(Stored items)
━━━━━━━━━━━━━━━━
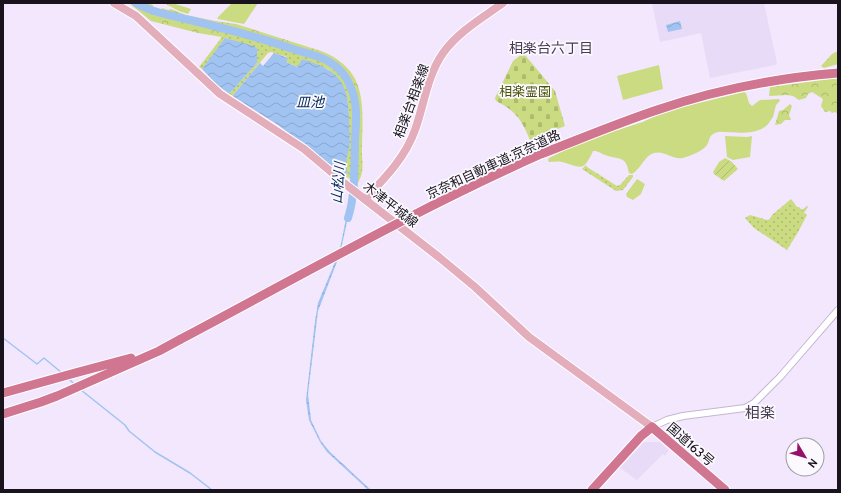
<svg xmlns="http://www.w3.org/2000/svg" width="841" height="493" font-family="Cabin,'Noto Sans JP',sans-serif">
<defs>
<pattern id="grass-dots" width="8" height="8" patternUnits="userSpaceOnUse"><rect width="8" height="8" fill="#cbdb81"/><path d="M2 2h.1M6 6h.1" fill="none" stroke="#aebb6f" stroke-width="1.8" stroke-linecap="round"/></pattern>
<pattern id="forest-crowns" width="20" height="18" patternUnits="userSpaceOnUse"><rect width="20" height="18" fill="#cbdb81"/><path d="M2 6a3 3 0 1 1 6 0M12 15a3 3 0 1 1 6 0" fill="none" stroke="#aebb6f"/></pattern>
<pattern id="cemetery-stones" width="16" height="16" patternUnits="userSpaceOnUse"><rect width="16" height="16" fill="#cbdb81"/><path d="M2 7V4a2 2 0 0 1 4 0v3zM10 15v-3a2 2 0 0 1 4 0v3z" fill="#aebb6f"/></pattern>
<pattern id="garden-furrows" width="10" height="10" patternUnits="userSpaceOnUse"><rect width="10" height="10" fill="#cbdb81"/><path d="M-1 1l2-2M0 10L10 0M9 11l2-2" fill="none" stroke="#aebb6f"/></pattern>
<pattern id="water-waves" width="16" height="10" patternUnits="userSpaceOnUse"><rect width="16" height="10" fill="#a1c3f1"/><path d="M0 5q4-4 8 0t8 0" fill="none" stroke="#8aa7ce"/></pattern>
</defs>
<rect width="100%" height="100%" fill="#f2e7fd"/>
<path fill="#e8dbf7" d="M652,3H764L777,63L775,65L710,78L701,33L660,42Z
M644,442H660L669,450L665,456L663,454L637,480L620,468Z"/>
<path fill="url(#grass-dots)" d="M224,30L318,59C352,73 353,98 353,131C353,147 352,164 352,180L345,176L346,174L345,165L349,140L348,105L345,91L338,78L328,69L302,59L299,67L286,62L287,57L271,52L268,53L233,95L234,97L228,93L231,92L257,63V54L258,50L226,38L202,69L199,67L222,37Z
M358,145H362C361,160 366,171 357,184Z
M586,165L587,167L617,186L620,185L629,175H633V177L623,190L616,191L582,169Z
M791,199L797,207H799L802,210L807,206L808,207L804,213L807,215L797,234L787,250L754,228L745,218L750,215L767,220L770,219L772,215Z"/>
<path fill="url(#forest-crowns)" d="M129,3H132L142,9L161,15L224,30L222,37L198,33L151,21Z
M141,3H148L153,5V7L161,10L162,8L168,10L171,9L186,15L215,21L236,24L321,51C367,69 363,104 362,145H358C358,107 362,72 320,55L235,29L162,12Z
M164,3H172L191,9L188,14L179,11Z
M838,51V64L824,68L821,66L832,54Z
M838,78V114L835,112L832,113L830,111L825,112L821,106L823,99L812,92L808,94L806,98L799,100L793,96L787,95L769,96L770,87Z
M790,104L792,106L789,115L791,120H785L781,124L775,125L779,111L783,110Z"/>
<path fill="url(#cemetery-stones)" d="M522,54L525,55L555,91L565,126L530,140C521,119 516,111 496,101L495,98L513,61Z"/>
<path fill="#cbdb81" d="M232,3H258L244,24L218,19L217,18Z
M659,65L663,89L623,100L617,76Z
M744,92L746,93L749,103L752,106L760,100L779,99L780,101L776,105L773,117C771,119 769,124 766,126C756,134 739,133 727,132C723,132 719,131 715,133C709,135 710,140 707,145C703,151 690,156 683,158C673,160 664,150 654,153C644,156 641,169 632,174L629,173C626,155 619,160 605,155C600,153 598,151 593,151C583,173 581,167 562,162C558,161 553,162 549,162L548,160L549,158L586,140L643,122L655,116L682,107Z
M752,136L750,157L733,160L727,157L725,136L747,137Z
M637,179L645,184L641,194L633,200L627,197L626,194Z"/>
<path fill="url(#garden-furrows)" d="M725,158L732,162L738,169L724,181L714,174L713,172L719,162Z"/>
<path fill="url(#water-waves)" d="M680,21L682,29L668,32L666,25Z
M225,38L254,46L258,50L257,54V63L231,92L228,93L216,84L202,69Z
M274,53L288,58L286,62L298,67L302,59C338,70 348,80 349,118C349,129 351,142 348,153C347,157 346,161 345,165L347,170L345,176L278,125L234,97L233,95L260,63L263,66Z
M348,208H353L350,222L348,221L347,222L340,254L318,311L308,394L311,420L321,441L330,452L371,490H368L364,486L327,452L320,442L309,420L306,400L315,321L318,303L333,267L341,244Z"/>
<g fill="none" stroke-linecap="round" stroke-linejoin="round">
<path stroke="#a1c3f1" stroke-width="1.5" d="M347,172L354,176
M3,338L37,364L44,358L62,373
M68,378L75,385
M81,390L125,425L129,431L155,452L190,473L212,490"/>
<path stroke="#a1c3f1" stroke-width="8" d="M136,3C153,13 174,16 194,21C227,29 261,38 293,49C305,53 317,55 328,61C339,67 347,77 351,88C358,104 356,123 355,140C354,165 356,193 348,218"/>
<g stroke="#c4b7d2" stroke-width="8">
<path id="minor" d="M652,427L667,420L683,416L745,408L754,403L780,377L838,310"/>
</g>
<g stroke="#fff" stroke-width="10">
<path id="major" d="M114,3L136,16L220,94L304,149L349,187L440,258L475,287L529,337L652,427
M365,199C385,178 405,158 415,130C424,105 427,76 443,53C458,32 482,18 503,3"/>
</g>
<g stroke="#fff" stroke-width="11">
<path id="highway" d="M541,154C580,139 618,123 657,110C715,90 777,78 838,73
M3,393L75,373L131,358
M3,414L41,402L57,396L159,351L181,339
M592,490L641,436L652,427L725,490"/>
</g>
<use href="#minor" stroke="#fff" stroke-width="6"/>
<use href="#major" stroke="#e3adbc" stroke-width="8"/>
<use href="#highway" stroke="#d07690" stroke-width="9"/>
<g stroke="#fff" stroke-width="11" stroke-linecap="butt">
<path id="highway-bridge" d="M181,339C300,276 417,209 541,154"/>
</g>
<use href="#highway-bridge" stroke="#d07690" stroke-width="9"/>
</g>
<g text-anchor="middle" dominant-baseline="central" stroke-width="3.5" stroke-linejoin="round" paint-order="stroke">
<g font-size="13" fill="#4c560b" stroke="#fbf8fe">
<text x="525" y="91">相楽霊園</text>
</g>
<g font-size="13" fill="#18131d" stroke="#fbf8fe">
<text transform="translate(411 101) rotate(-70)">相楽台相楽線</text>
<text transform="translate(493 164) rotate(-25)">京奈和自動車道;京奈道路</text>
<text transform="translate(391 204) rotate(38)">木津平城線</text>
<text transform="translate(691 444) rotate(41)">国道163号</text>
</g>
<g font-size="14" fill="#473c52" stroke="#fbf8fe">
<text x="551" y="48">相楽台六丁目</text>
</g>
<g font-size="14" font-style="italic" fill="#052b5a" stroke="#fbf8fe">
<text x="310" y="102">皿池</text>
<text transform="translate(338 183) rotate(-85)">山松川</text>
</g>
<g font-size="15" fill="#473c52" stroke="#fbf8fe">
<text x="760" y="413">相楽</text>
</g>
</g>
<rect width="841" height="493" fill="none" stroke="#18131d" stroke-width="8"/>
<g transform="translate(805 457) rotate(128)"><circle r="19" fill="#fbf8fe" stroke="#a09ca4"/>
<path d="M0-3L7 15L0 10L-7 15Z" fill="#94116a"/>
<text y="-6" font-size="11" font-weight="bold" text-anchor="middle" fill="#18131d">N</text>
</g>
</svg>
━━━━━━━━━━━━━━━━
What to work on => An exact copy of the lines above, from the one containing "M752,136L750,157L733,160L727,157L725,136L747,137Z" through the one containing "M68,378L75,385", is the whole of the answer.

Solution to the problem =>
M752,136L750,157L733,160L727,157L725,136L747,137Z
M637,179L645,184L641,194L633,200L627,197L626,194Z"/>
<path fill="url(#garden-furrows)" d="M725,158L732,162L738,169L724,181L714,174L713,172L719,162Z"/>
<path fill="url(#water-waves)" d="M680,21L682,29L668,32L666,25Z
M225,38L254,46L258,50L257,54V63L231,92L228,93L216,84L202,69Z
M274,53L288,58L286,62L298,67L302,59C338,70 348,80 349,118C349,129 351,142 348,153C347,157 346,161 345,165L347,170L345,176L278,125L234,97L233,95L260,63L263,66Z
M348,208H353L350,222L348,221L347,222L340,254L318,311L308,394L311,420L321,441L330,452L371,490H368L364,486L327,452L320,442L309,420L306,400L315,321L318,303L333,267L341,244Z"/>
<g fill="none" stroke-linecap="round" stroke-linejoin="round">
<path stroke="#a1c3f1" stroke-width="1.5" d="M347,172L354,176
M3,338L37,364L44,358L62,373
M68,378L75,385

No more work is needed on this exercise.